- _What you need to do_: Copy out each line of the entries below in which the string "True" appears.

Stored entries
--- START ---

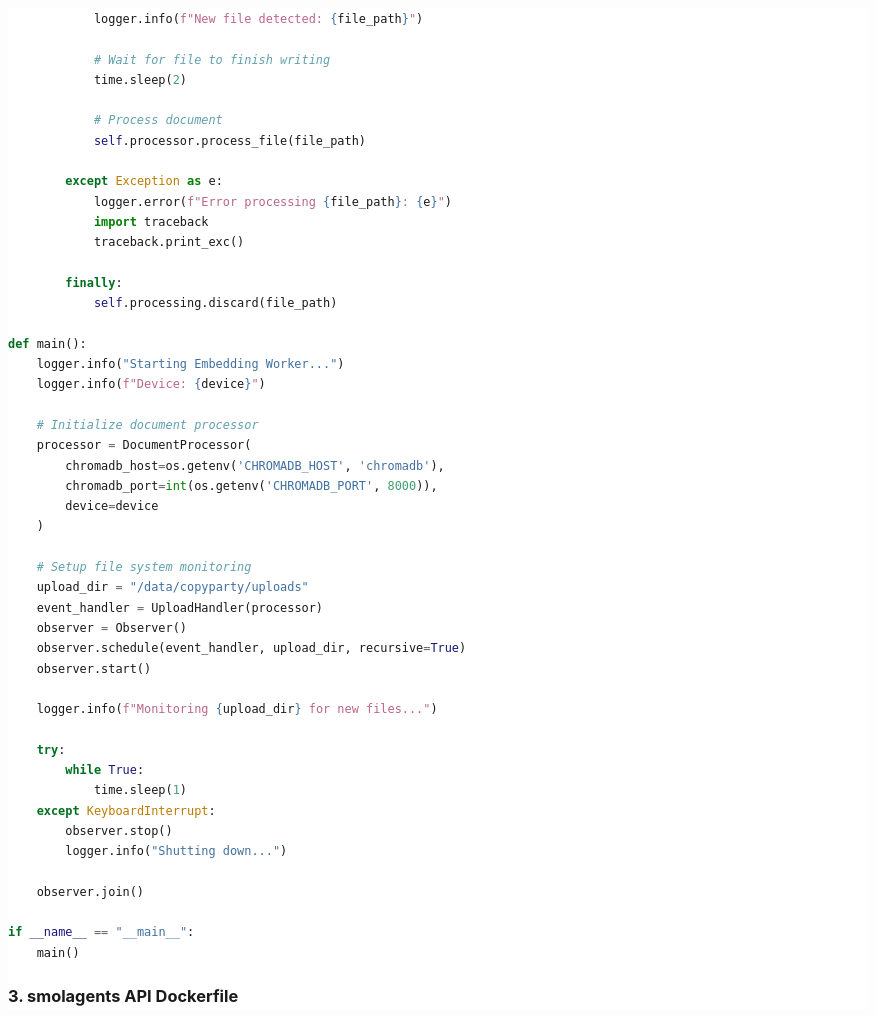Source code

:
 ```python
            logger.info(f"New file detected: {file_path}")

            # Wait for file to finish writing
            time.sleep(2)

            # Process document
            self.processor.process_file(file_path)

        except Exception as e:
            logger.error(f"Error processing {file_path}: {e}")
            import traceback
            traceback.print_exc()

        finally:
            self.processing.discard(file_path)

def main():
    logger.info("Starting Embedding Worker...")
    logger.info(f"Device: {device}")

    # Initialize document processor
    processor = DocumentProcessor(
        chromadb_host=os.getenv('CHROMADB_HOST', 'chromadb'),
        chromadb_port=int(os.getenv('CHROMADB_PORT', 8000)),
        device=device
    )

    # Setup file system monitoring
    upload_dir = "/data/copyparty/uploads"
    event_handler = UploadHandler(processor)
    observer = Observer()
    observer.schedule(event_handler, upload_dir, recursive=True)
    observer.start()

    logger.info(f"Monitoring {upload_dir} for new files...")

    try:
        while True:
            time.sleep(1)
    except KeyboardInterrupt:
        observer.stop()
        logger.info("Shutting down...")

    observer.join()

if __name__ == "__main__":
    main()
```

### 3. smolagents API Dockerfile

--- END ---

- _Expected output_:
    observer.schedule(event_handler, upload_dir, recursive=True)
        while True:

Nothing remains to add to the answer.